▶ DATA FOR THIS EXERCISE
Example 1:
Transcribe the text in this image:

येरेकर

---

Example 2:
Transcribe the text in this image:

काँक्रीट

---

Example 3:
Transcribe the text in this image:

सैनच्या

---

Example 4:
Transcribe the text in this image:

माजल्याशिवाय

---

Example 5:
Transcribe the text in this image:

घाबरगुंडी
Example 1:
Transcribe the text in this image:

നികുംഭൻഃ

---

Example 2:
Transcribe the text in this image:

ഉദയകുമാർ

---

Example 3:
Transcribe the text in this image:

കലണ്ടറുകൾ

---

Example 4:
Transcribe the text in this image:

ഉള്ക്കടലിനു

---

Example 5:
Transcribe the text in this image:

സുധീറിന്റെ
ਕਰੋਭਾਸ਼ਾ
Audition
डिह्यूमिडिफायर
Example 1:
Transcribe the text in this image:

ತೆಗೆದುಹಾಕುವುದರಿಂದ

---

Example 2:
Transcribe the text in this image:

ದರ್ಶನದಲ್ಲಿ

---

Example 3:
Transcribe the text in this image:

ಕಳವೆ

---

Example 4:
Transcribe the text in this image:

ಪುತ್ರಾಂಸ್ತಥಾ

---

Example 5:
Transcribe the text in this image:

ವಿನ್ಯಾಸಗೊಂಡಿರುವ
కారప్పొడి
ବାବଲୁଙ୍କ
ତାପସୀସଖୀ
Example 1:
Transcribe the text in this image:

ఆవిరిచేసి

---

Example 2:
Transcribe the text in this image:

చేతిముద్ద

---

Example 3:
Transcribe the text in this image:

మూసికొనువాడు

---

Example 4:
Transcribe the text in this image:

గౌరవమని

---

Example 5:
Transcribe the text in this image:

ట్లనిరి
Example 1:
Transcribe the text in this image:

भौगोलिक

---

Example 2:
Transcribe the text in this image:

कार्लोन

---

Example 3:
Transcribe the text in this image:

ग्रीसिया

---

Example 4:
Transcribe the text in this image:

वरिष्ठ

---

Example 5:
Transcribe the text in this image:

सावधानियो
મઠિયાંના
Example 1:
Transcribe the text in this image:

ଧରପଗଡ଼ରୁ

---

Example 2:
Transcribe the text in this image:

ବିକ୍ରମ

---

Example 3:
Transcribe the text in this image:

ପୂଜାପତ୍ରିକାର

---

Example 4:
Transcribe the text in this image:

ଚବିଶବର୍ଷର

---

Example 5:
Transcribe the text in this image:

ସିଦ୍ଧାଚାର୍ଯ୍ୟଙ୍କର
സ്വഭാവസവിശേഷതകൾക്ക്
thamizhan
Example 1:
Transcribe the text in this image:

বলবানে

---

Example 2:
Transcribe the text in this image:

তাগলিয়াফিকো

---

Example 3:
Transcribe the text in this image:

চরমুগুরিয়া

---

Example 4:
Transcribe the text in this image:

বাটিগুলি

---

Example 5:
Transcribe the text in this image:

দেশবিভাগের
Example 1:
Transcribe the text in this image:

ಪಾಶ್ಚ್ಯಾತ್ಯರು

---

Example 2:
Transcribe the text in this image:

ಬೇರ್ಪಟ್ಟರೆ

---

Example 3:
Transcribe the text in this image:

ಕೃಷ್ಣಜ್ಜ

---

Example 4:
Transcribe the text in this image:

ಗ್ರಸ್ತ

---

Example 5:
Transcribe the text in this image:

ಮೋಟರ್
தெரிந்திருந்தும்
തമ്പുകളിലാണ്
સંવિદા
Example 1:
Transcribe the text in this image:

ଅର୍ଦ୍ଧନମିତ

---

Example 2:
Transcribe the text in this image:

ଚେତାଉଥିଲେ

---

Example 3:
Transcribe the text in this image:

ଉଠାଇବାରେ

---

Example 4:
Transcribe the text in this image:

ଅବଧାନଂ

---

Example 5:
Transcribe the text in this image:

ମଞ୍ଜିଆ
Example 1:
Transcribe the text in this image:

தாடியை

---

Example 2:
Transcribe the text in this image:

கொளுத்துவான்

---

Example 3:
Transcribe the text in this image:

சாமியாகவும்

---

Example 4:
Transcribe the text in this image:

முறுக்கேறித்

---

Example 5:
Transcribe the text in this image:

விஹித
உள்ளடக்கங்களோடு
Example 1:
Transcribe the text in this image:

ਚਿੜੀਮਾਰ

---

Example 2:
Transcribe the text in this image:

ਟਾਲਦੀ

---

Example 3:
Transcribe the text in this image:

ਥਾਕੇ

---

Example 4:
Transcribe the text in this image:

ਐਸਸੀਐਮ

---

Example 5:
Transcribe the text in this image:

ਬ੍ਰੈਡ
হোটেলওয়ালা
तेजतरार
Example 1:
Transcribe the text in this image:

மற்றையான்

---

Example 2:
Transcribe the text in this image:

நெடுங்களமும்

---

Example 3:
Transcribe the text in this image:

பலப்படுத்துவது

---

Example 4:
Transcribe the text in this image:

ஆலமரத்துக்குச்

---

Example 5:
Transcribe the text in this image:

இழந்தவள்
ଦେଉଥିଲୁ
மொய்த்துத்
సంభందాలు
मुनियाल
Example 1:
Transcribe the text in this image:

▶ ACTION ITEM
Give the listing again in full, and make every line match exactly.

▶ ANSWER SPACE
Example 1:
Transcribe the text in this image:

येरेकर

---

Example 2:
Transcribe the text in this image:

काँक्रीट

---

Example 3:
Transcribe the text in this image:

सैनच्या

---

Example 4:
Transcribe the text in this image:

माजल्याशिवाय

---

Example 5:
Transcribe the text in this image:

घाबरगुंडी
Example 1:
Transcribe the text in this image:

നികുംഭൻഃ

---

Example 2:
Transcribe the text in this image:

ഉദയകുമാർ

---

Example 3:
Transcribe the text in this image:

കലണ്ടറുകൾ

---

Example 4:
Transcribe the text in this image:

ഉള്ക്കടലിനു

---

Example 5:
Transcribe the text in this image:

സുധീറിന്റെ
ਕਰੋਭਾਸ਼ਾ
Audition
डिह्यूमिडिफायर
Example 1:
Transcribe the text in this image:

ತೆಗೆದುಹಾಕುವುದರಿಂದ

---

Example 2:
Transcribe the text in this image:

ದರ್ಶನದಲ್ಲಿ

---

Example 3:
Transcribe the text in this image:

ಕಳವೆ

---

Example 4:
Transcribe the text in this image:

ಪುತ್ರಾಂಸ್ತಥಾ

---

Example 5:
Transcribe the text in this image:

ವಿನ್ಯಾಸಗೊಂಡಿರುವ
కారప్పొడి
ବାବଲୁଙ୍କ
ତାପସୀସଖୀ
Example 1:
Transcribe the text in this image:

ఆవిరిచేసి

---

Example 2:
Transcribe the text in this image:

చేతిముద్ద

---

Example 3:
Transcribe the text in this image:

మూసికొనువాడు

---

Example 4:
Transcribe the text in this image:

గౌరవమని

---

Example 5:
Transcribe the text in this image:

ట్లనిరి
Example 1:
Transcribe the text in this image:

भौगोलिक

---

Example 2:
Transcribe the text in this image:

कार्लोन

---

Example 3:
Transcribe the text in this image:

ग्रीसिया

---

Example 4:
Transcribe the text in this image:

वरिष्ठ

---

Example 5:
Transcribe the text in this image:

सावधानियो
મઠિયાંના
Example 1:
Transcribe the text in this image:

ଧରପଗଡ଼ରୁ

---

Example 2:
Transcribe the text in this image:

ବିକ୍ରମ

---

Example 3:
Transcribe the text in this image:

ପୂଜାପତ୍ରିକାର

---

Example 4:
Transcribe the text in this image:

ଚବିଶବର୍ଷର

---

Example 5:
Transcribe the text in this image:

ସିଦ୍ଧାଚାର୍ଯ୍ୟଙ୍କର
സ്വഭാവസവിശേഷതകൾക്ക്
thamizhan
Example 1:
Transcribe the text in this image:

বলবানে

---

Example 2:
Transcribe the text in this image:

তাগলিয়াফিকো

---

Example 3:
Transcribe the text in this image:

চরমুগুরিয়া

---

Example 4:
Transcribe the text in this image:

বাটিগুলি

---

Example 5:
Transcribe the text in this image:

দেশবিভাগের
Example 1:
Transcribe the text in this image:

ಪಾಶ್ಚ್ಯಾತ್ಯರು

---

Example 2:
Transcribe the text in this image:

ಬೇರ್ಪಟ್ಟರೆ

---

Example 3:
Transcribe the text in this image:

ಕೃಷ್ಣಜ್ಜ

---

Example 4:
Transcribe the text in this image:

ಗ್ರಸ್ತ

---

Example 5:
Transcribe the text in this image:

ಮೋಟರ್
தெரிந்திருந்தும்
തമ്പുകളിലാണ്
સંવિદા
Example 1:
Transcribe the text in this image:

ଅର୍ଦ୍ଧନମିତ

---

Example 2:
Transcribe the text in this image:

ଚେତାଉଥିଲେ

---

Example 3:
Transcribe the text in this image:

ଉଠାଇବାରେ

---

Example 4:
Transcribe the text in this image:

ଅବଧାନଂ

---

Example 5:
Transcribe the text in this image:

ମଞ୍ଜିଆ
Example 1:
Transcribe the text in this image:

தாடியை

---

Example 2:
Transcribe the text in this image:

கொளுத்துவான்

---

Example 3:
Transcribe the text in this image:

சாமியாகவும்

---

Example 4:
Transcribe the text in this image:

முறுக்கேறித்

---

Example 5:
Transcribe the text in this image:

விஹித
உள்ளடக்கங்களோடு
Example 1:
Transcribe the text in this image:

ਚਿੜੀਮਾਰ

---

Example 2:
Transcribe the text in this image:

ਟਾਲਦੀ

---

Example 3:
Transcribe the text in this image:

ਥਾਕੇ

---

Example 4:
Transcribe the text in this image:

ਐਸਸੀਐਮ

---

Example 5:
Transcribe the text in this image:

ਬ੍ਰੈਡ
হোটেলওয়ালা
तेजतरार
Example 1:
Transcribe the text in this image:

மற்றையான்

---

Example 2:
Transcribe the text in this image:

நெடுங்களமும்

---

Example 3:
Transcribe the text in this image:

பலப்படுத்துவது

---

Example 4:
Transcribe the text in this image:

ஆலமரத்துக்குச்

---

Example 5:
Transcribe the text in this image:

இழந்தவள்
ଦେଉଥିଲୁ
மொய்த்துத்
సంభందాలు
मुनियाल
Example 1:
Transcribe the text in this image:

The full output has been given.